DIRECTIONS FOR THIS TASK: Repeat the data verbatim.

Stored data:
▼

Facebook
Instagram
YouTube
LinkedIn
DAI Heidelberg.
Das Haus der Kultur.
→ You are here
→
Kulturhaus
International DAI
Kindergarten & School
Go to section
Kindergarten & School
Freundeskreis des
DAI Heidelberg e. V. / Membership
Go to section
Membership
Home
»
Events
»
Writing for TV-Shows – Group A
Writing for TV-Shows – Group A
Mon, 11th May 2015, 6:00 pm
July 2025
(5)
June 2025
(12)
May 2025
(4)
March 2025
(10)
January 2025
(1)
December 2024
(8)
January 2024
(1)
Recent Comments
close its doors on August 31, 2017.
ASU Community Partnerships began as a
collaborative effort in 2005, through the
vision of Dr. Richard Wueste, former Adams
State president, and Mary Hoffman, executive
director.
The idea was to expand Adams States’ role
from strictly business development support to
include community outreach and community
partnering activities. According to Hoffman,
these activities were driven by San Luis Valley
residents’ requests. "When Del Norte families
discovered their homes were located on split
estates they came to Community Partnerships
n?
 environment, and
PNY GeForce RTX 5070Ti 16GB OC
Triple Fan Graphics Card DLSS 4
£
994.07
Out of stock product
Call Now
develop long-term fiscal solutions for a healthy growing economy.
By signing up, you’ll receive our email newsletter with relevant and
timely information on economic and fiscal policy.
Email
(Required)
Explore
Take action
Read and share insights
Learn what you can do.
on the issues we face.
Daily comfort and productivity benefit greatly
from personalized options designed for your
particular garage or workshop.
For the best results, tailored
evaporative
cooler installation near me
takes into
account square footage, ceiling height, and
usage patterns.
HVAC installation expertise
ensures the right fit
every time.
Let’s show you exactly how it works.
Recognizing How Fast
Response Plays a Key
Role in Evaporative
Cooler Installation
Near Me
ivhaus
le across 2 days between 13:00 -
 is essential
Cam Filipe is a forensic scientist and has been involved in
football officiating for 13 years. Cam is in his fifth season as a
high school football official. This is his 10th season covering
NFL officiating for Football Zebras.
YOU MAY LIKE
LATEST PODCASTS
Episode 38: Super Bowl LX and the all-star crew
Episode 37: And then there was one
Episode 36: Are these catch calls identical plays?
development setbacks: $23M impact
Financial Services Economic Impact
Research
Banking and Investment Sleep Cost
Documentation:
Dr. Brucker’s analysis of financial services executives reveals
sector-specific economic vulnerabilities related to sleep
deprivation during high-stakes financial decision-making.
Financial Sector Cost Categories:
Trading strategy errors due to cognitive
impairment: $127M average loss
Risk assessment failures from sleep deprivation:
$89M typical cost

▲

WRITTEN RESPONSE:
Facebook
Instagram
YouTube
LinkedIn
DAI Heidelberg.
Das Haus der Kultur.
→ You are here
→
Kulturhaus
International DAI
Kindergarten & School
Go to section
Kindergarten & School
Freundeskreis des
DAI Heidelberg e. V. / Membership
Go to section
Membership
Home
»
Events
»
Writing for TV-Shows – Group A
Writing for TV-Shows – Group A
Mon, 11th May 2015, 6:00 pm
July 2025
(5)
June 2025
(12)
May 2025
(4)
March 2025
(10)
January 2025
(1)
December 2024
(8)
January 2024
(1)
Recent Comments
close its doors on August 31, 2017.
ASU Community Partnerships began as a
collaborative effort in 2005, through the
vision of Dr. Richard Wueste, former Adams
State president, and Mary Hoffman, executive
director.
The idea was to expand Adams States’ role
from strictly business development support to
include community outreach and community
partnering activities. According to Hoffman,
these activities were driven by San Luis Valley
residents’ requests. "When Del Norte families
discovered their homes were located on split
estates they came to Community Partnerships
n?
 environment, and
PNY GeForce RTX 5070Ti 16GB OC
Triple Fan Graphics Card DLSS 4
£
994.07
Out of stock product
Call Now
develop long-term fiscal solutions for a healthy growing economy.
By signing up, you’ll receive our email newsletter with relevant and
timely information on economic and fiscal policy.
Email
(Required)
Explore
Take action
Read and share insights
Learn what you can do.
on the issues we face.
Daily comfort and productivity benefit greatly
from personalized options designed for your
particular garage or workshop.
For the best results, tailored
evaporative
cooler installation near me
takes into
account square footage, ceiling height, and
usage patterns.
HVAC installation expertise
ensures the right fit
every time.
Let’s show you exactly how it works.
Recognizing How Fast
Response Plays a Key
Role in Evaporative
Cooler Installation
Near Me
ivhaus
le across 2 days between 13:00 -
 is essential
Cam Filipe is a forensic scientist and has been involved in
football officiating for 13 years. Cam is in his fifth season as a
high school football official. This is his 10th season covering
NFL officiating for Football Zebras.
YOU MAY LIKE
LATEST PODCASTS
Episode 38: Super Bowl LX and the all-star crew
Episode 37: And then there was one
Episode 36: Are these catch calls identical plays?
development setbacks: $23M impact
Financial Services Economic Impact
Research
Banking and Investment Sleep Cost
Documentation:
Dr. Brucker’s analysis of financial services executives reveals
sector-specific economic vulnerabilities related to sleep
deprivation during high-stakes financial decision-making.
Financial Sector Cost Categories:
Trading strategy errors due to cognitive
impairment: $127M average loss
Risk assessment failures from sleep deprivation:
$89M typical cost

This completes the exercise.